The Church organizes Sunday readings on a three year cycle. What you heard today, you heard three years ago; and you'll hear the same readings three years from now.
In today's first reading, Genesis reports that Abraham was on the verge of making his son Isaac into a sacrificial offering to God. Abraham was willing to sacrifice his son but God said "stop." This event is regarded as the divine command to stop practicing human sacrifice. In
many cultures, however, human sacrifice continued. Abraham lived around 1950 BC. When I was doing research in Tunisia, North Africa, some local people pointed out to me a gravesite for the remains of children offered in human sacrifice by the Phoenicians back in 800 BC. When the Spaniards came to
Mexico in 1500, the Aztecs were practicing human sacrifice on a grand scale: historians record that in one ceremony alone, 80,000 people were offered as human sacrifice. Thank God, literally, thank God that he told Abraham to cease the popular practice of human sacrifice.
St. Paul in the second reading writes, "If God is for us, who can be against us?" Alluding to the near sacrifice by Abraham of Isaac, Paul asks, "He who did not spare his own Son but handed him over for us all, how will he not give us what we need?" The obvious answer is "God
who gave us his Son Jesus, will give us everything that we need." Trust in God's love for you. God is on our side.

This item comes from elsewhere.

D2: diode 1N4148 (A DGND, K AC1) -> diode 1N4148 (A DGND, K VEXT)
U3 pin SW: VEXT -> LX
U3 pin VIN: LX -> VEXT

This year, the liturgical cycle presents to us St. Mark's gospel, the shortest of the four gospel gospels. The first half of Mark's gospel located Jesus up north at Galilee, performing many miracles, doing very little formal teaching, and asking everyone to keep silent about
their perception that "You are the son of God, the chosen one, the Messiah." The first half of the gospel emphasizes the humanity of Jesus: he s a carpenter, he becomes angry, he pities the hungry crowd; and he asks questions. … Now at the start of the second half of the gospel, the message changes
drastically. The emphasis shifts from miracles to formal teaching. Instead of demanding silence about Jesus being the Son of God, Jesus himself proclaims now that he is the Son of God, the chosen One, the Messiah. Now, Jesus wants people to know who he is, and that he has come to save humanity. Also,
just as the Father and Holy Spirit had been present at Jesus' baptism, now the Father and Holy Spirit are present at Jesus' Transfiguration. The Father and Spirit verify that "this is my beloved Son. Listen to him." At the end of the gospel, just as Jesus dies at his crucifixion, a Roman centurion
declares, "Truly, this man is the Son of God." That is Mark's message: Jesus is Son of God, Savior.

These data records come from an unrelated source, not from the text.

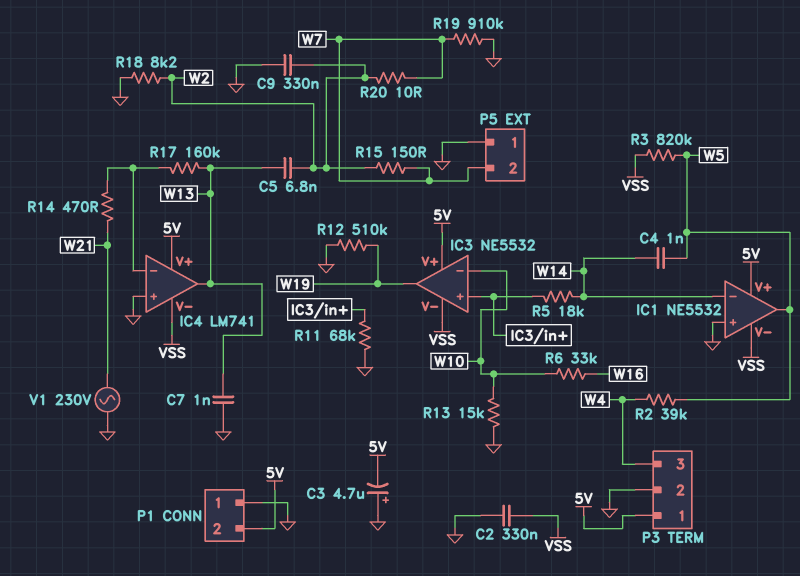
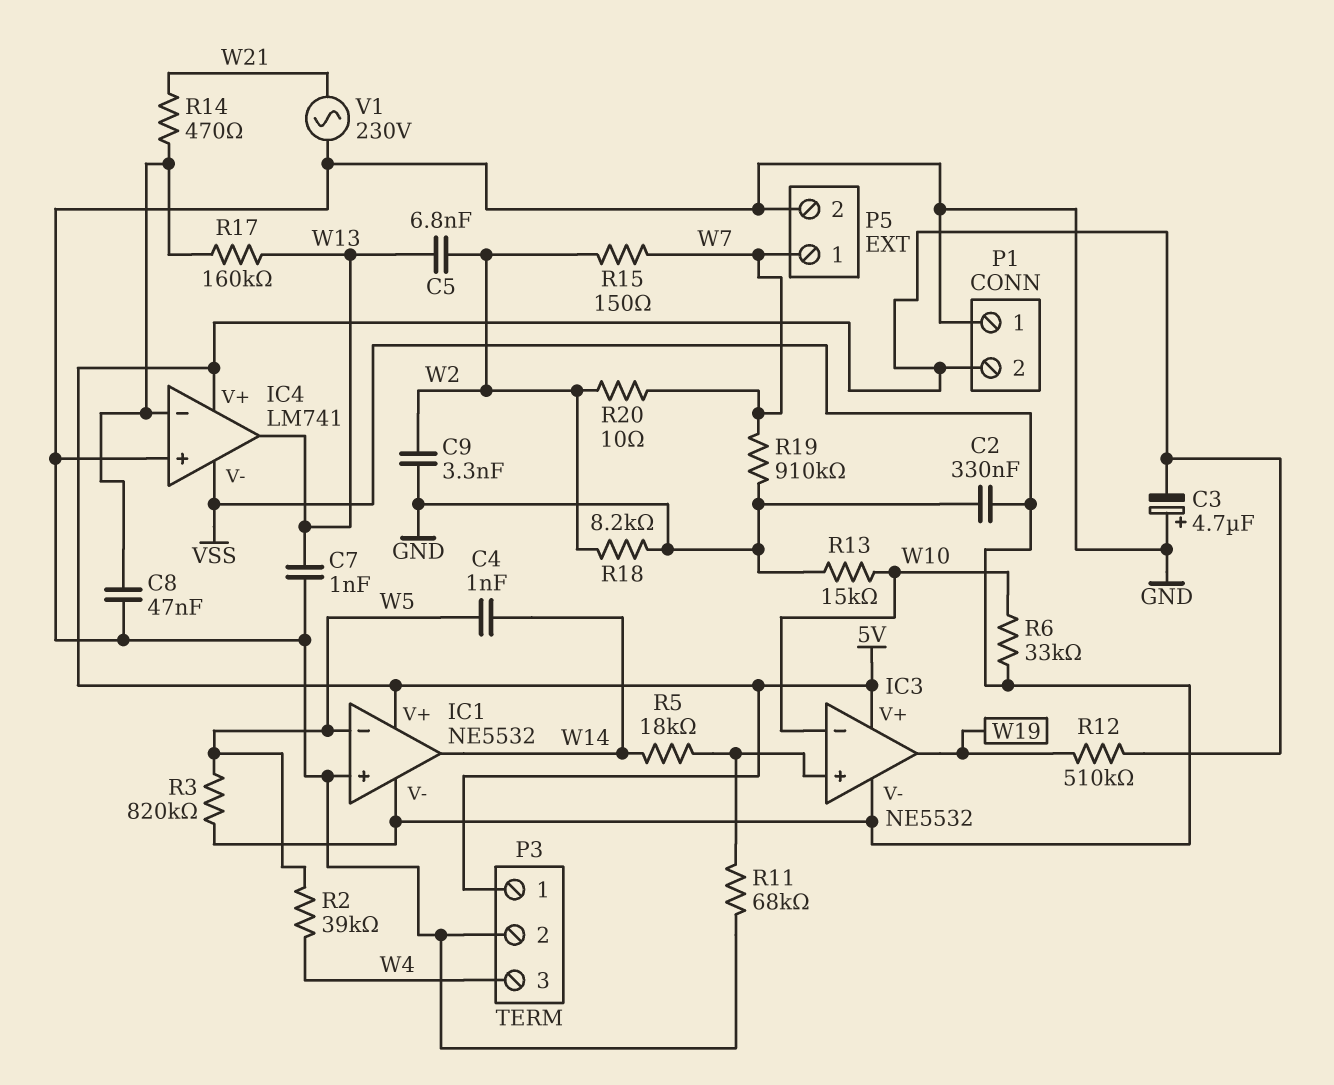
C8: none -> 47nF (GND, IC4/in-)
C9: 330nF (GND, W2) -> 3.3nF (GND, W2)
IC1 pin in-: W14 -> W5
IC1 pin out: W5 -> W14
P5 pin 1: GND -> W7
P5 pin 2: W7 -> GND
R6: 33k (W10, W16) -> 33k (VSS, W10)
R12: 510k (GND, W19) -> 510k (5V, W19)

How might we make application of these readings to our lives? First, regarding human sacrifice, appreciate the revolutionary role of our Judeo-Christian history and theology. While secularists like to downplay the role of religion in general and the role of the Catholic Church
in particular, Jesus and the Church which he founded have provided the vision and theological-philosophical principles of individuality, community, unity, truth, love, freedom, and all other moral virtues. Remember, cult gives rise to culture; society cannot survive without religion being one of
society's dominant institutions. Those who wish to tear down religious values and institutions, simultaneously tear down the basis on which society exists. The Catholic Church has done more good for society than any institution in the last two thousand years.
Secondly, have faith and hope. If God is for us, who can be against us? God who gave up his only Son to save us, will he forget us when we appear before God on judgment day? No.
In the gospel, Jesus revealed himself gradually, and people perceived him only gradually as human and divine. Ponder with personal depth what Jesus' humanity and divinity means to you. … Can you repeat with conviction the words of the centurion, "Truly, this is the Son of God."